## Extract to read
He was a careful and patient reader of newspapers, the Sangamon Journal--published at Springfield--Louisville Journal, St. Louis Republican, and Cincinnati Gazette being usually within his reach.
He paid a less degree of attention to historical works, although he read Rollin and Gibbon while in business with Berry.
He had a more pronounced fondness for fictitious literature, and read with evident relish Mrs. Lee Hentz's novels, which were very popular books in that day, and which were kindly loaned him by his friend A. Y. Ellis.
The latter was a prosperous and shrewd young merchant who had come up from Springfield and taken quite a fancy to Lincoln.
The two slept together and Lincoln frequently assisted him in the store.
He says that Lincoln was fond of short, spicy stories one and two columns long, and cites as specimens, “Cousin Sally Dillard,” “Becky William's courtship,” “The down-easter and the Bull,” and others, the very titles suggesting the character of the productions.

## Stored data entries
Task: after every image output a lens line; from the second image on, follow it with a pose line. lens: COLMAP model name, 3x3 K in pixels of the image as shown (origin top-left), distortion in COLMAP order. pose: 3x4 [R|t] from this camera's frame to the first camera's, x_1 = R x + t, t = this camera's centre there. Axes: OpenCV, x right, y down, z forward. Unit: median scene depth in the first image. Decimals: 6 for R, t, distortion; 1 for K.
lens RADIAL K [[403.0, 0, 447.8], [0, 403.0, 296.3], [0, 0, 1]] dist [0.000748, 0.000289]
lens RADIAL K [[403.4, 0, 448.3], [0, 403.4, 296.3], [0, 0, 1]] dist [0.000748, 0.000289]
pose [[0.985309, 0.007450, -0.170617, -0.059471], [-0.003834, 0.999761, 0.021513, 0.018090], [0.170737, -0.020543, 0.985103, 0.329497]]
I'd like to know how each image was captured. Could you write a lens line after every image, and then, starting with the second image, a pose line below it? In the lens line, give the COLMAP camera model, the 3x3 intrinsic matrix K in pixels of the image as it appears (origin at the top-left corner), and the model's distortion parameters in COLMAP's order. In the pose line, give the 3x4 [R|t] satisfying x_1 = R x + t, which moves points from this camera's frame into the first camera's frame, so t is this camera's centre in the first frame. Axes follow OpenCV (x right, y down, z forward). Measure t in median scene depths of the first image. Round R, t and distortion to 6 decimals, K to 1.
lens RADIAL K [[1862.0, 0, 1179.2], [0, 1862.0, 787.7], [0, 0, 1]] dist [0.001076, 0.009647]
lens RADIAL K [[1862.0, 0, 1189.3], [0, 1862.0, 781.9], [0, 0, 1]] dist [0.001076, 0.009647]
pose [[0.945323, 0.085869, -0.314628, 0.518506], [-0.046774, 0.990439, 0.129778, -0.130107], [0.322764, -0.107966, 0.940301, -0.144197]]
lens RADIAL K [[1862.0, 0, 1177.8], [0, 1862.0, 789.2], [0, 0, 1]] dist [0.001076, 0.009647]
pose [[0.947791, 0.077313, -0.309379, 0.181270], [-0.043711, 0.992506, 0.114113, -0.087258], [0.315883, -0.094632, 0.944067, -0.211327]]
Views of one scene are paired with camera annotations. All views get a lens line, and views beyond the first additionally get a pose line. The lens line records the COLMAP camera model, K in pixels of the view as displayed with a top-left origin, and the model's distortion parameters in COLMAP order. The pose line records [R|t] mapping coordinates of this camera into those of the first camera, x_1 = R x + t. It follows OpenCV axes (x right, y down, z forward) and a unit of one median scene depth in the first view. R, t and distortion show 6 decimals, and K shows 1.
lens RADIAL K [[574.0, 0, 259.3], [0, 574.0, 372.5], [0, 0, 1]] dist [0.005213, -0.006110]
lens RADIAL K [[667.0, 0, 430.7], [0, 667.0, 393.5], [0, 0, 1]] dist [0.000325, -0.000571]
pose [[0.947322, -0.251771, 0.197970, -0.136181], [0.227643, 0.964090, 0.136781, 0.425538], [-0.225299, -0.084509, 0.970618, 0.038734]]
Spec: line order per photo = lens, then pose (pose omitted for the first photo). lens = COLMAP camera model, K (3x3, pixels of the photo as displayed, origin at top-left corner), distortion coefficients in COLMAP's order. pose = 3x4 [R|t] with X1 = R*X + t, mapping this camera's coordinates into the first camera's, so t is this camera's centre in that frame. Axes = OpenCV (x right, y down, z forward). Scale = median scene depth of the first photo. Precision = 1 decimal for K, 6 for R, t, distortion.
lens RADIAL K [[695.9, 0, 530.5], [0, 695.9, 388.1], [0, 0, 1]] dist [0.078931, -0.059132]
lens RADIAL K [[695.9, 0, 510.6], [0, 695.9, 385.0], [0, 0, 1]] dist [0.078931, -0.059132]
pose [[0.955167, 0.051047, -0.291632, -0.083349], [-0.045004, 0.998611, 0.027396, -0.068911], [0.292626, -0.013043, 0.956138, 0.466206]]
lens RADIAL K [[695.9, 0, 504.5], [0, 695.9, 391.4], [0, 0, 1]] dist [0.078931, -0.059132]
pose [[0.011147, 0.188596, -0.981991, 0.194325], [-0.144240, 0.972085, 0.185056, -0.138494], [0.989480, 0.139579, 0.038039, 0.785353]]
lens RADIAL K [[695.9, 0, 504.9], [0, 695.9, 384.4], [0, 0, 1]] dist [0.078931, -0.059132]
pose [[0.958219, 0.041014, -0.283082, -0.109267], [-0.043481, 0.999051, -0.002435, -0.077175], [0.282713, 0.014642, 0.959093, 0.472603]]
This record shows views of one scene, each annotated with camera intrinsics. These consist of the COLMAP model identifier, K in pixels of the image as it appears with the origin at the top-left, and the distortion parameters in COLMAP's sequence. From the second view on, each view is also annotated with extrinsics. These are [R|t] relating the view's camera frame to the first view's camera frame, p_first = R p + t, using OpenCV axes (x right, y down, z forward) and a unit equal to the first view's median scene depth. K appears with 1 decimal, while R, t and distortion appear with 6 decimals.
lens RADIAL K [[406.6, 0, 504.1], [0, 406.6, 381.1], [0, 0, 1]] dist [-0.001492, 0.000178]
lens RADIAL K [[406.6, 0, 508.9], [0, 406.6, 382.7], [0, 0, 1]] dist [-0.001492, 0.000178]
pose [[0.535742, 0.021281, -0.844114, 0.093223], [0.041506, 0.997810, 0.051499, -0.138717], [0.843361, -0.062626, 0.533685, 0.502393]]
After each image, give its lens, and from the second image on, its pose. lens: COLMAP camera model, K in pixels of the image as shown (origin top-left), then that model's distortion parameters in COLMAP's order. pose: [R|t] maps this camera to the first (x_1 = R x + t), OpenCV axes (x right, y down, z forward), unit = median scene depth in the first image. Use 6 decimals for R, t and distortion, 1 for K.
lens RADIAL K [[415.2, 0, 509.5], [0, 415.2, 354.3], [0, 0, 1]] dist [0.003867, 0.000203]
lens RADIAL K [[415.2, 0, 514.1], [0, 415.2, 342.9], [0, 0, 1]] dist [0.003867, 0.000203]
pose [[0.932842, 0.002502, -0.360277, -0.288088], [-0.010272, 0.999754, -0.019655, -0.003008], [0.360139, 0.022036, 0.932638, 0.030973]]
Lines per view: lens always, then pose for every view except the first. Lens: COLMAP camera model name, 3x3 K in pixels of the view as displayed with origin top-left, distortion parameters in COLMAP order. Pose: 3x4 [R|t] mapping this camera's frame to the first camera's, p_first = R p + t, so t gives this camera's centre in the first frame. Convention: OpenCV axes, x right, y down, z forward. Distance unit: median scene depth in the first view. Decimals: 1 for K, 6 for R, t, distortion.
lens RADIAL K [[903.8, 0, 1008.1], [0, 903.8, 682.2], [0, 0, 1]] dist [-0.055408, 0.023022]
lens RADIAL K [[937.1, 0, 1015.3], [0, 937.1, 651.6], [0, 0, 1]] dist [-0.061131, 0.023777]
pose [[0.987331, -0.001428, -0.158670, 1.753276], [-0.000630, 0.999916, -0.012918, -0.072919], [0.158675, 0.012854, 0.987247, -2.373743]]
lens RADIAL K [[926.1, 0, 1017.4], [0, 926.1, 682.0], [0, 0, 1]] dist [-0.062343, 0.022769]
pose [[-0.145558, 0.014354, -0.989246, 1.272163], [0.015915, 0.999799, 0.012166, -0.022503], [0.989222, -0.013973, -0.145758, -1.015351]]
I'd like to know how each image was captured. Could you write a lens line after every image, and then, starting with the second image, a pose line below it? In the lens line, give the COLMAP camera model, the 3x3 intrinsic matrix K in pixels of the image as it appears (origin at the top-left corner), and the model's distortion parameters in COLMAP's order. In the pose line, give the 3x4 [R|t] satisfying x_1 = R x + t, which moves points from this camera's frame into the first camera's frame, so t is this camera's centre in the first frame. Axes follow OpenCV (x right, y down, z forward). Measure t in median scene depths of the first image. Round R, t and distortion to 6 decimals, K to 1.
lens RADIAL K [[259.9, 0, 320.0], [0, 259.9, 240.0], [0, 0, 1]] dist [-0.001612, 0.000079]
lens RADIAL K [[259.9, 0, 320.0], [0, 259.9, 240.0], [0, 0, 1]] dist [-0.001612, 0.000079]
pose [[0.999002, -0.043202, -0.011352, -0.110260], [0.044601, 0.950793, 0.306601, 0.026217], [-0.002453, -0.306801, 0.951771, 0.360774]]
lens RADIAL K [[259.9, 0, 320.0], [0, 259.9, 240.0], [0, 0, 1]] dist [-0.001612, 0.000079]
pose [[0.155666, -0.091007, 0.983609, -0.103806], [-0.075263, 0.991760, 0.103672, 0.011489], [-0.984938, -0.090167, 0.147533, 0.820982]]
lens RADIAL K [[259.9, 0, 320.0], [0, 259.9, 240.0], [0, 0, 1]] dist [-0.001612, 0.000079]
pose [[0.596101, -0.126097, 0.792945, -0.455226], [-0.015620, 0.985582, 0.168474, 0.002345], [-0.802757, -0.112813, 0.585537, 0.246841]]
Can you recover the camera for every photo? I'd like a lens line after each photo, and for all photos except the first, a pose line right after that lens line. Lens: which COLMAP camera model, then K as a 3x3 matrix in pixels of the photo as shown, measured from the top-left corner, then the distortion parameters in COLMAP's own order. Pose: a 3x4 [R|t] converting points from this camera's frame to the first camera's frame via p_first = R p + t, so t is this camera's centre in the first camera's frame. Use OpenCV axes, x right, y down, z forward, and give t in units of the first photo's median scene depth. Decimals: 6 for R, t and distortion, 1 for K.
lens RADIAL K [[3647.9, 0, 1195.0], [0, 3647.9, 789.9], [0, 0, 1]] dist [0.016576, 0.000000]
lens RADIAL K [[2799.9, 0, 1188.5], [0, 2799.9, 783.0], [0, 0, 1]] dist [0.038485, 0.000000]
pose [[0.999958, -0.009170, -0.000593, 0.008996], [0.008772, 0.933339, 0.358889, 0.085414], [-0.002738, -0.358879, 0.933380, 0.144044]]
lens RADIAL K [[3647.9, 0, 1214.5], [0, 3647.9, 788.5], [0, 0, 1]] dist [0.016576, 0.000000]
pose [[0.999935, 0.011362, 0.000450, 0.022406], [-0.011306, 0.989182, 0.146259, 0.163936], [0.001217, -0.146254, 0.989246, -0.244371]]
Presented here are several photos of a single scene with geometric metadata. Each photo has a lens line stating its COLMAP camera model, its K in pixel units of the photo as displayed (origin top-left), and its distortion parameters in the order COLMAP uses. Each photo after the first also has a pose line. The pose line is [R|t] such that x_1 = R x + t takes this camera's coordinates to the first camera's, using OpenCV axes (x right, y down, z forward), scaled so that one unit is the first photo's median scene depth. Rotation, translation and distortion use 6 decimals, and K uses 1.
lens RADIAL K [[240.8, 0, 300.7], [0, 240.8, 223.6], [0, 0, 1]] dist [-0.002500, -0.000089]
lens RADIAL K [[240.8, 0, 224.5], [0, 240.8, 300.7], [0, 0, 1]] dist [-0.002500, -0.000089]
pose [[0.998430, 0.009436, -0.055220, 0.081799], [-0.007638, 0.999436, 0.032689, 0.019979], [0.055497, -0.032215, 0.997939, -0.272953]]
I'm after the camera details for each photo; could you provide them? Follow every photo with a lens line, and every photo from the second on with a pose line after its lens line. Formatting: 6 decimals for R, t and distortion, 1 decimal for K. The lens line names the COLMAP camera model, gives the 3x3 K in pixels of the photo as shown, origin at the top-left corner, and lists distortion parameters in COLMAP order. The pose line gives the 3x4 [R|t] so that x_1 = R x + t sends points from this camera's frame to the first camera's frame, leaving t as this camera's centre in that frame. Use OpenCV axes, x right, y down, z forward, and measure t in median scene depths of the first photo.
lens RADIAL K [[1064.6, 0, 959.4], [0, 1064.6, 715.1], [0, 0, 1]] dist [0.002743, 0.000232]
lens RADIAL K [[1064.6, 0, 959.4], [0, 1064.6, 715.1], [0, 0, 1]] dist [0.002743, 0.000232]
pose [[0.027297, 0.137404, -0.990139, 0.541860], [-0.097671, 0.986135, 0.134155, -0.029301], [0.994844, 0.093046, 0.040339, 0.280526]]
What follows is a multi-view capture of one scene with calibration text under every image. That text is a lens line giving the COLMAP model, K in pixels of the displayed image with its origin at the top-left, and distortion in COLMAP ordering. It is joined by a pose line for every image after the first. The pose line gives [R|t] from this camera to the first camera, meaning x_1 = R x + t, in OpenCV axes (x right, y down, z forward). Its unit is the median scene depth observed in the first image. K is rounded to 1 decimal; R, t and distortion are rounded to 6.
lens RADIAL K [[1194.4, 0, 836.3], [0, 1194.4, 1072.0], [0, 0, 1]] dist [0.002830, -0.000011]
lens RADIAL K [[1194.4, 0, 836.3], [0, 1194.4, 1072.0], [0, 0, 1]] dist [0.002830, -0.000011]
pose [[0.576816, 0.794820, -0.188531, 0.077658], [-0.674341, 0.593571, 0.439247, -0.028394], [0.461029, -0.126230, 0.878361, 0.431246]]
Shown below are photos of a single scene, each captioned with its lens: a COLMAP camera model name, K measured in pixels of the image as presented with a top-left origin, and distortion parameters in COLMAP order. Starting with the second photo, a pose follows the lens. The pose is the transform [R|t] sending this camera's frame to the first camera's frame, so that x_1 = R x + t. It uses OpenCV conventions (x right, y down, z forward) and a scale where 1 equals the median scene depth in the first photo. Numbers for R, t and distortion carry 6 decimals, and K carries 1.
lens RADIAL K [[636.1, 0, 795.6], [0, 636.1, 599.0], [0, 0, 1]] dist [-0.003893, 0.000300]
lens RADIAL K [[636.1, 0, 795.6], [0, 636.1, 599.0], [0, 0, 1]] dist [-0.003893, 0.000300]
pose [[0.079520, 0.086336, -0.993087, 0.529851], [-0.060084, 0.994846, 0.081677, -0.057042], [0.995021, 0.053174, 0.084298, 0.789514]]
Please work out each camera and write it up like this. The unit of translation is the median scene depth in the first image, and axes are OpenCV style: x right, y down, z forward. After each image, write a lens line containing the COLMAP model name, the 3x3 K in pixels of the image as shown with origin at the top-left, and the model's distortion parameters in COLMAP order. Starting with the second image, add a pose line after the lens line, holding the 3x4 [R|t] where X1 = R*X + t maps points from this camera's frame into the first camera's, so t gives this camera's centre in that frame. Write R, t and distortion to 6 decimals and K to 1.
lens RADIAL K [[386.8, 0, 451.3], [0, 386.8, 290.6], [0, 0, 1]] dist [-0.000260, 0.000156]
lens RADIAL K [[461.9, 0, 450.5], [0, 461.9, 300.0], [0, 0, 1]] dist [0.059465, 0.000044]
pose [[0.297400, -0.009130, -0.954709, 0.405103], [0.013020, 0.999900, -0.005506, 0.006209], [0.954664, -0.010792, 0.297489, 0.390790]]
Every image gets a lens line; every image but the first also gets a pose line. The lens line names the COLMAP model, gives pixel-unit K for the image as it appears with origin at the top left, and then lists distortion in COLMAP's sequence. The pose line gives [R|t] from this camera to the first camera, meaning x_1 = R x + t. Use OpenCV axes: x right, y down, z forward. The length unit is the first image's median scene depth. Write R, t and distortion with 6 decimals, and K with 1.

## Activity 1
In the passage about Lincoln's reading, which two authors did he read while in business with Berry?
## Activity 2
Go on with the passage about Lincoln's reading, starting after its last sentence.

## Reply 1
Rollin and Gibbon.

## Reply 2
He remembered everything he read, and could afterwards without apparent difficulty relate it. In fact, Mr. Lincoln's fame as a storyteller spread far and wide.
Men quoted his sayings, repeated his jokes, and in remote places he was known as a story-teller before he was heard of either as lawyer or politician.
It has been denied as often as charged that Lincoln narrated vulgar stories; but the truth is he loved a story however extravagant or vulgar, if it had a good point.